DATASET EXTRACT:
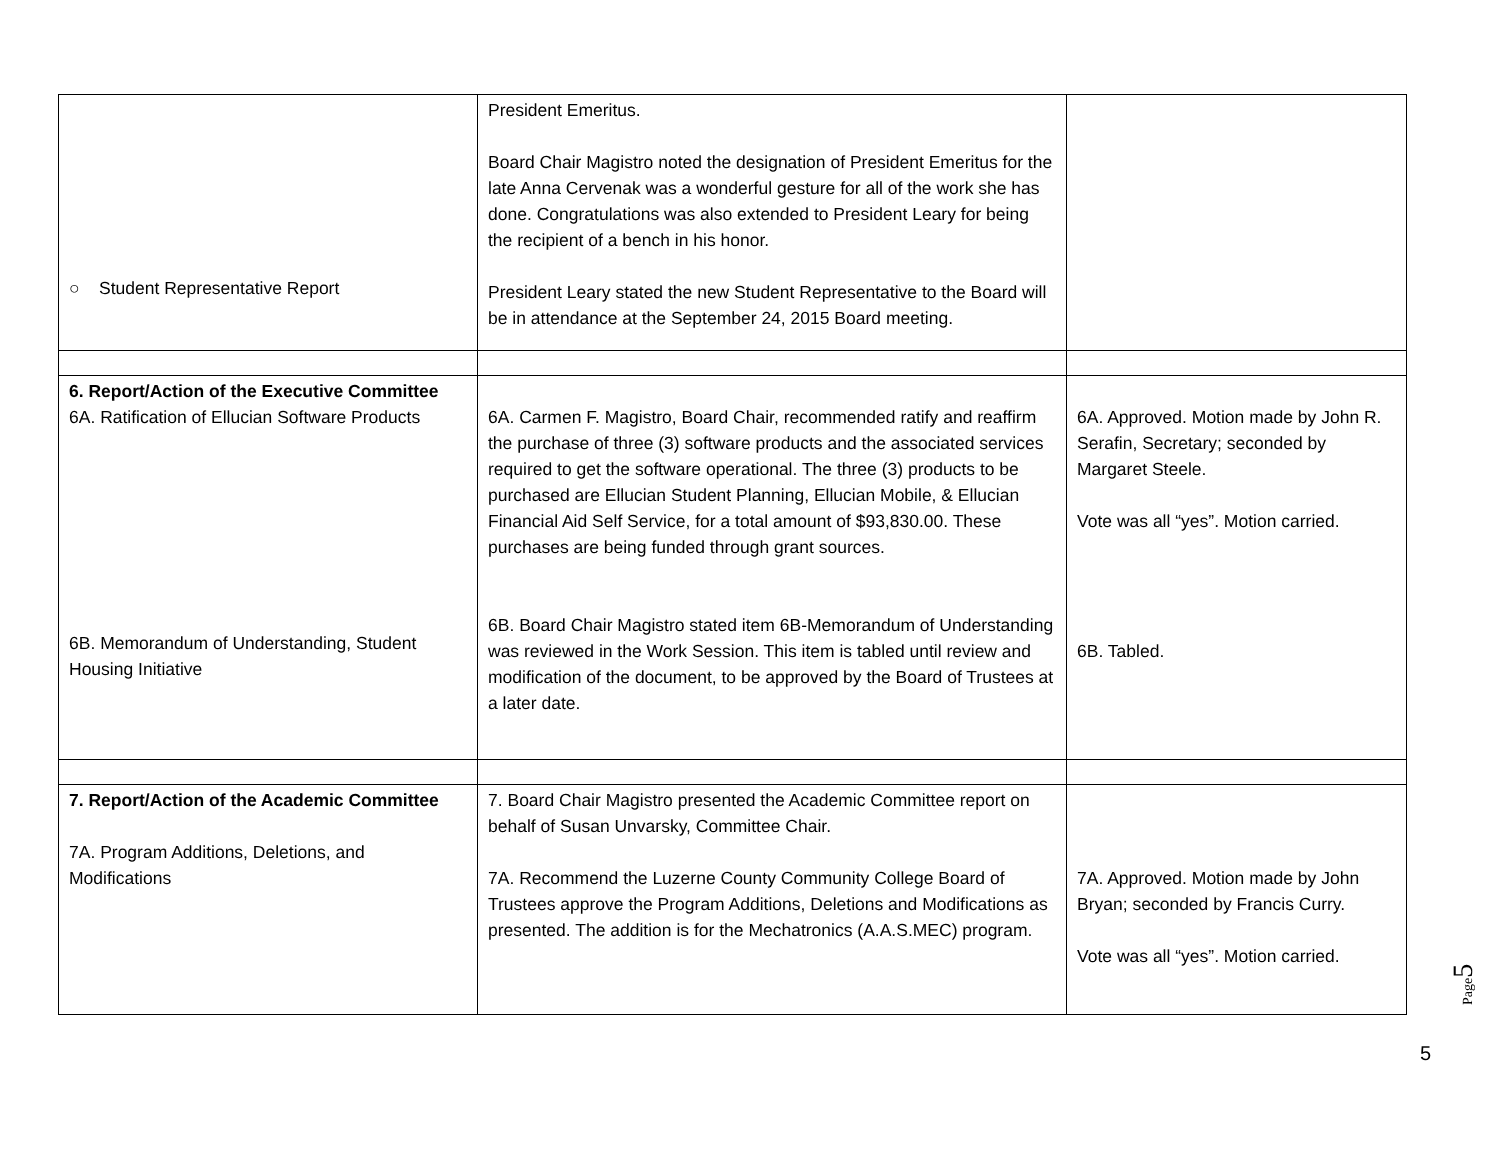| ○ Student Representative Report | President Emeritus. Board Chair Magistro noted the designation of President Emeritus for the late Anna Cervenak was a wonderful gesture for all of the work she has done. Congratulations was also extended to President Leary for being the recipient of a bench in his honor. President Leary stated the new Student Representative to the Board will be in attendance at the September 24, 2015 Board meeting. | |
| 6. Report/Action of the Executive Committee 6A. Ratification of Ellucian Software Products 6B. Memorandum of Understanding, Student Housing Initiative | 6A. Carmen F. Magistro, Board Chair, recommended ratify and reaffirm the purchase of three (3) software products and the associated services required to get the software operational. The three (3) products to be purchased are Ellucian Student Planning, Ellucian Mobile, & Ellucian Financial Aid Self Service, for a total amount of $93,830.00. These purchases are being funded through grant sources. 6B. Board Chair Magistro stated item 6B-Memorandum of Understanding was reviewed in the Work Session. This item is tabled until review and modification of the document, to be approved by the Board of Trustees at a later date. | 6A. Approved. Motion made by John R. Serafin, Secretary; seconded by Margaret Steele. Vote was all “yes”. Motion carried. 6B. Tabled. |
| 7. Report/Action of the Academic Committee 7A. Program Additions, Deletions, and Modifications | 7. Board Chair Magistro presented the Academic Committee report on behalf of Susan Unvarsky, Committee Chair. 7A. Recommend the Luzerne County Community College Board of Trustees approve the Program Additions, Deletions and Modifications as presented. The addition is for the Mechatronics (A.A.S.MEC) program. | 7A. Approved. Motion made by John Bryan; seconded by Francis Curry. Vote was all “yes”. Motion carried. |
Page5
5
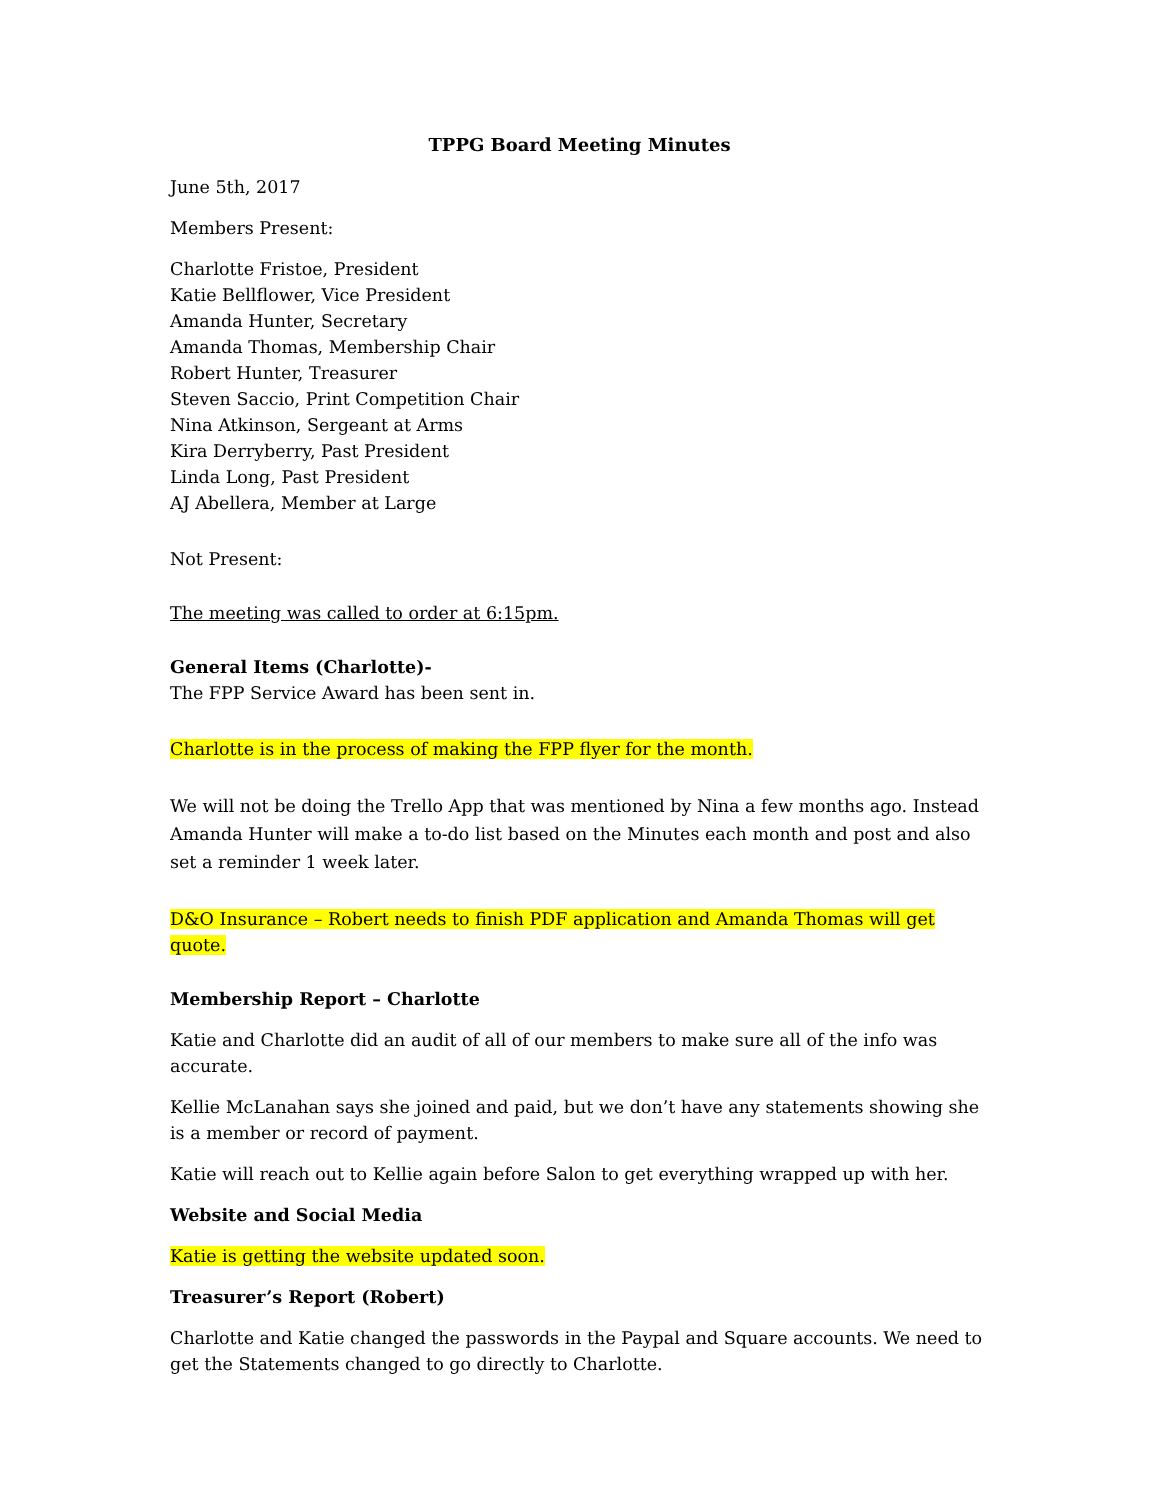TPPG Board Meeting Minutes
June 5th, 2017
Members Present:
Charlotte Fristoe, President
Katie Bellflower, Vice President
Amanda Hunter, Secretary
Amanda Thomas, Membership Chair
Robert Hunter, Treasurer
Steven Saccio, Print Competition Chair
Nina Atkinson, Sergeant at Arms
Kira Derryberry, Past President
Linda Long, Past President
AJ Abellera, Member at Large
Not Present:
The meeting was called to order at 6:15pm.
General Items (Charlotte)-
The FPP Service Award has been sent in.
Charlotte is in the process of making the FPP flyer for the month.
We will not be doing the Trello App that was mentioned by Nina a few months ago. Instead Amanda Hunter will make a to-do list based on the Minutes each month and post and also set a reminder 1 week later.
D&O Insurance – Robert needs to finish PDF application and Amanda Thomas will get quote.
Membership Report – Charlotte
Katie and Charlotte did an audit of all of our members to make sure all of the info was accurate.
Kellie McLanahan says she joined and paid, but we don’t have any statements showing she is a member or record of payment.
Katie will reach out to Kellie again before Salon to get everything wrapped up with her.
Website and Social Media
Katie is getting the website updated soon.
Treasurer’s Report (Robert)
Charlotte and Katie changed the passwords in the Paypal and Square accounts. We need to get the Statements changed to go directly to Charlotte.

TASK PROMPT:
The whole listing above, minus its pictures, is what you should write out word for word.

ANSWER BOX:
| ○ Student Representative Report | President Emeritus. Board Chair Magistro noted the designation of President Emeritus for the late Anna Cervenak was a wonderful gesture for all of the work she has done. Congratulations was also extended to President Leary for being the recipient of a bench in his honor. President Leary stated the new Student Representative to the Board will be in attendance at the September 24, 2015 Board meeting. | |
| 6. Report/Action of the Executive Committee 6A. Ratification of Ellucian Software Products 6B. Memorandum of Understanding, Student Housing Initiative | 6A. Carmen F. Magistro, Board Chair, recommended ratify and reaffirm the purchase of three (3) software products and the associated services required to get the software operational. The three (3) products to be purchased are Ellucian Student Planning, Ellucian Mobile, & Ellucian Financial Aid Self Service, for a total amount of $93,830.00. These purchases are being funded through grant sources. 6B. Board Chair Magistro stated item 6B-Memorandum of Understanding was reviewed in the Work Session. This item is tabled until review and modification of the document, to be approved by the Board of Trustees at a later date. | 6A. Approved. Motion made by John R. Serafin, Secretary; seconded by Margaret Steele. Vote was all “yes”. Motion carried. 6B. Tabled. |
| 7. Report/Action of the Academic Committee 7A. Program Additions, Deletions, and Modifications | 7. Board Chair Magistro presented the Academic Committee report on behalf of Susan Unvarsky, Committee Chair. 7A. Recommend the Luzerne County Community College Board of Trustees approve the Program Additions, Deletions and Modifications as presented. The addition is for the Mechatronics (A.A.S.MEC) program. | 7A. Approved. Motion made by John Bryan; seconded by Francis Curry. Vote was all “yes”. Motion carried. |
Page5
5
TPPG Board Meeting Minutes
June 5th, 2017
Members Present:
Charlotte Fristoe, President
Katie Bellflower, Vice President
Amanda Hunter, Secretary
Amanda Thomas, Membership Chair
Robert Hunter, Treasurer
Steven Saccio, Print Competition Chair
Nina Atkinson, Sergeant at Arms
Kira Derryberry, Past President
Linda Long, Past President
AJ Abellera, Member at Large
Not Present:
The meeting was called to order at 6:15pm.
General Items (Charlotte)-
The FPP Service Award has been sent in.
Charlotte is in the process of making the FPP flyer for the month.
We will not be doing the Trello App that was mentioned by Nina a few months ago. Instead Amanda Hunter will make a to-do list based on the Minutes each month and post and also set a reminder 1 week later.
D&O Insurance – Robert needs to finish PDF application and Amanda Thomas will get quote.
Membership Report – Charlotte
Katie and Charlotte did an audit of all of our members to make sure all of the info was accurate.
Kellie McLanahan says she joined and paid, but we don’t have any statements showing she is a member or record of payment.
Katie will reach out to Kellie again before Salon to get everything wrapped up with her.
Website and Social Media
Katie is getting the website updated soon.
Treasurer’s Report (Robert)
Charlotte and Katie changed the passwords in the Paypal and Square accounts. We need to get the Statements changed to go directly to Charlotte.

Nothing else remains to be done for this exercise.